From a Desk in Midtown Manhattan to Checking in Patients at the Javits Center

AmeriVet Securities analyst Karanjit Paul was called up from the Navy reserves to work at the Javits Center during the pandemic. AmeriVet Securities Karanjit Paul, an analyst at broker-dealer AmeriVet Securities, walked Business Insider through what it was like to work inside the makeshift hospital at the Javits Center in New York City.
 
Paul, who is a part of the Navy Reserve, worked in the center for two months as an administrator, keeping track of patients coming in when hospitals were overflowing with coronavirus patients
 
“We were learning as we went. A week before we got there, there was nothing there — it was an empty convention center.”
 
The Javits Center has been home to politicians’ election night parties, the biggest charity balls thrown in the city, the FEMA center after 9/11, and —  this Spring — more than 1,000 coronavirus patients.
 
When the pandemic was raging in New York late March and early April, with the city’s hospitals overflowing, Governor Andrew Cuomo made the decision to open the convention center to patients in what he called a “rescue mission.”

*PROMPT 1*:
Decide whether each statement agrees with the Javits Center article. (a) Paul worked in the center for two months as an administrator. (b) The Javits Center served as the FEMA center after Hurricane Sandy. (c) Governor Andrew Cuomo called the opening of the convention center to patients a "rescue mission." Answer each with yes or no and quote the words of the article that decide it.
*PROMPT 2*:
According to the Javits Center article, how many coronavirus patients did the center hold this spring?
*PROMPT 3*:
Please reproduce the Javits Center article between "From a Desk" and "New York City.", inclusive.

*SOURCE DATA*:
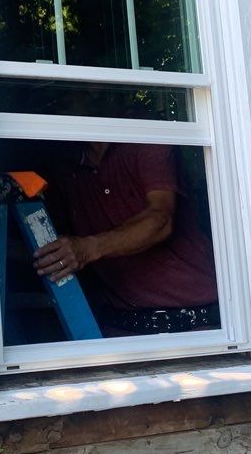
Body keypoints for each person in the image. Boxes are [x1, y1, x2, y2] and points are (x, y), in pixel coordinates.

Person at [32, 142, 220, 336]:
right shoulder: (63, 166)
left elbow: (160, 221)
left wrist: (86, 249)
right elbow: (54, 242)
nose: (60, 112)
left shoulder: (146, 142)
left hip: (196, 325)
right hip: (120, 329)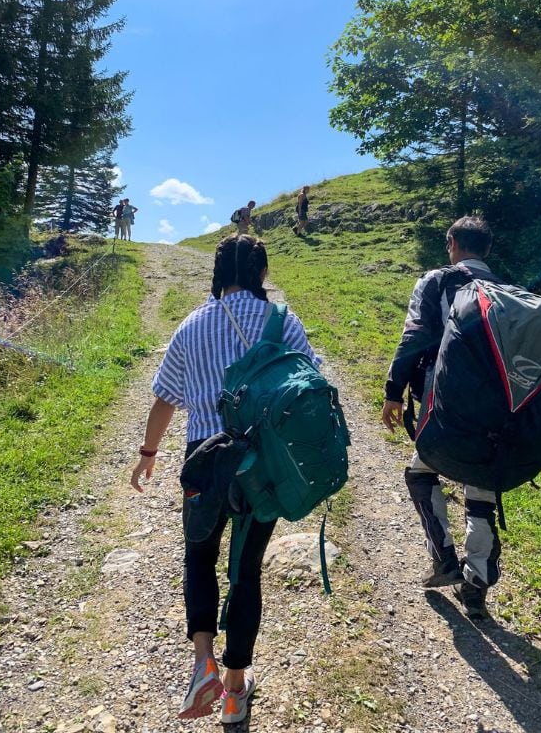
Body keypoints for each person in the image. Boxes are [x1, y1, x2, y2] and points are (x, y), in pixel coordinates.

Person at [130, 233, 321, 723]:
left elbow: (165, 398)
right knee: (246, 569)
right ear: (261, 274)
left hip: (205, 459)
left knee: (199, 555)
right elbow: (312, 385)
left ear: (219, 275)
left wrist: (148, 453)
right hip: (265, 465)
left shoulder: (192, 326)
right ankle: (235, 691)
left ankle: (202, 663)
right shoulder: (283, 323)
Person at [382, 216, 501, 620]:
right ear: (486, 250)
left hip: (445, 405)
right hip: (499, 411)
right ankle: (477, 586)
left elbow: (414, 336)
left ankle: (445, 559)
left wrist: (393, 393)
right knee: (482, 487)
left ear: (452, 243)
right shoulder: (507, 291)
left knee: (419, 473)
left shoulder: (437, 281)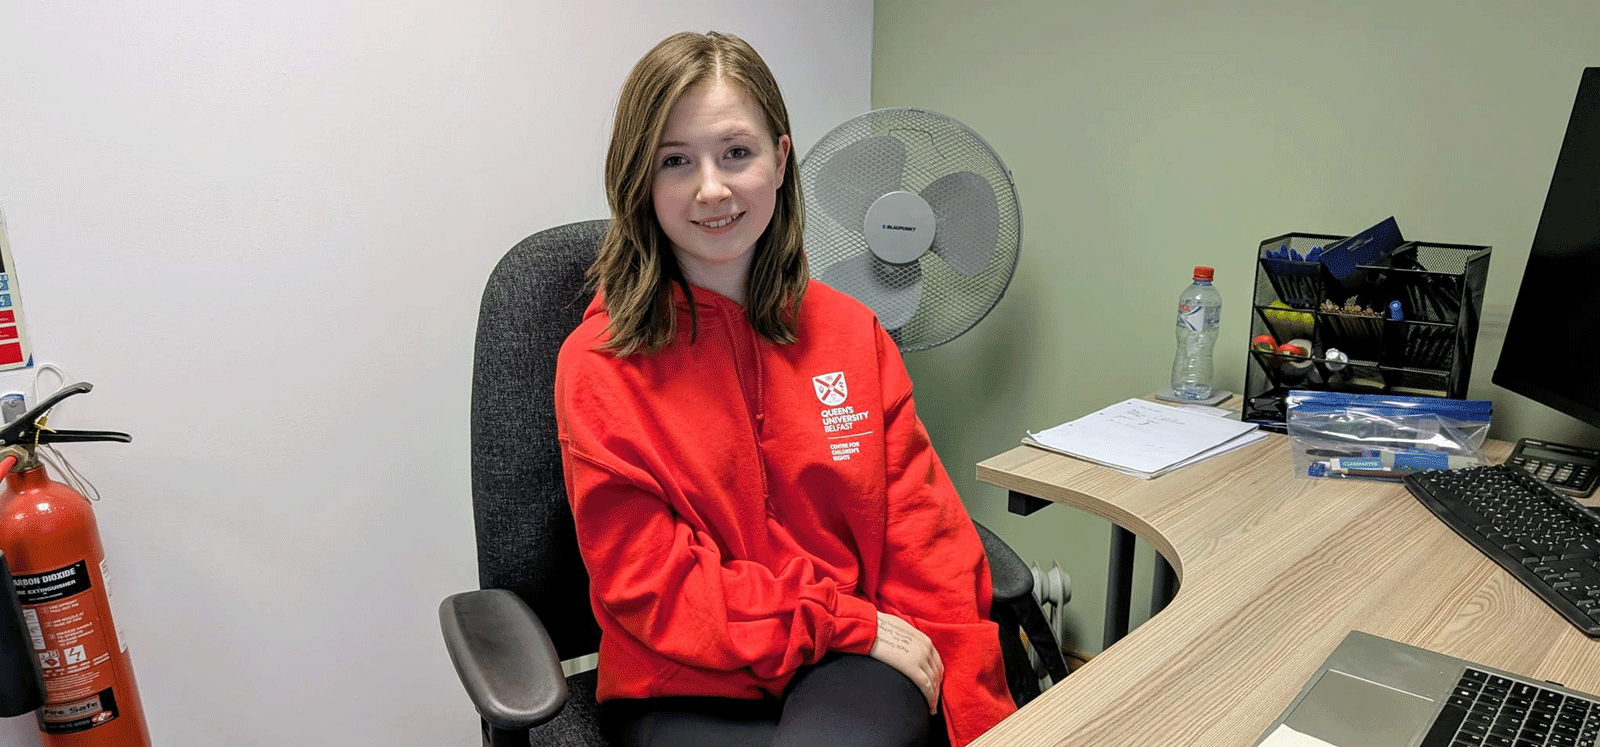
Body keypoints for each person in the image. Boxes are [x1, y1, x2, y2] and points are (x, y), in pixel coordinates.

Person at [554, 30, 1016, 747]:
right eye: (676, 161)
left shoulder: (853, 333)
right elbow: (659, 589)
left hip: (843, 664)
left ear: (780, 158)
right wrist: (839, 619)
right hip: (684, 677)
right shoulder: (599, 364)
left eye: (736, 152)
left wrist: (978, 711)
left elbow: (922, 536)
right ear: (640, 181)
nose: (712, 187)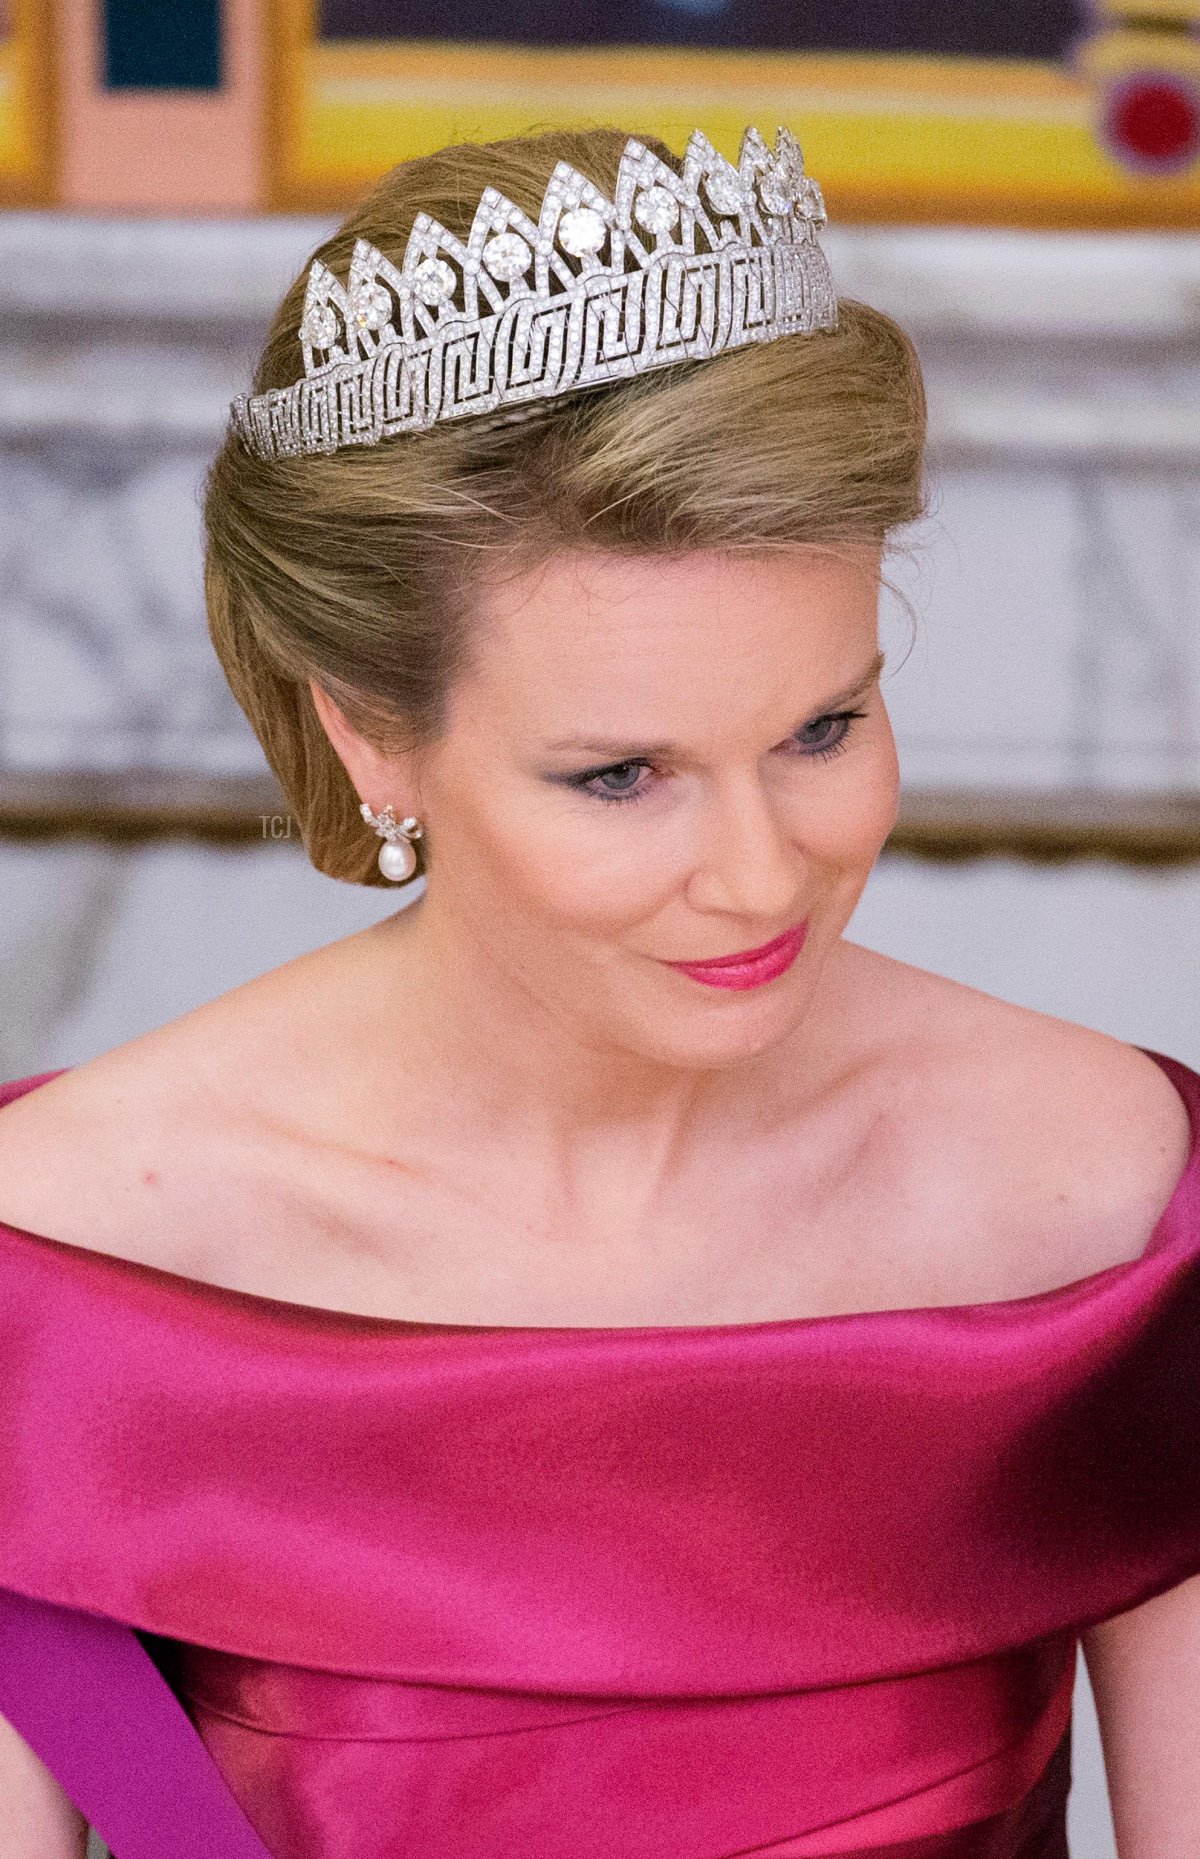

*WRITTEN REPLY 1*:
(a) Yes: "worked in the center for two months as an administrator"
(b) No: "the FEMA center after 9/11"
(c) Yes: "Governor Andrew Cuomo made the decision to open the convention center to patients in what he called a “rescue mission.”"

*WRITTEN REPLY 2*:
More than 1,000 coronavirus patients.

*WRITTEN REPLY 3*:
From a Desk in Midtown Manhattan to Checking in Patients at the Javits Center

AmeriVet Securities analyst Karanjit Paul was called up from the Navy reserves to work at the Javits Center during the pandemic. AmeriVet Securities Karanjit Paul, an analyst at broker-dealer AmeriVet Securities, walked Business Insider through what it was like to work inside the makeshift hospital at the Javits Center in New York City.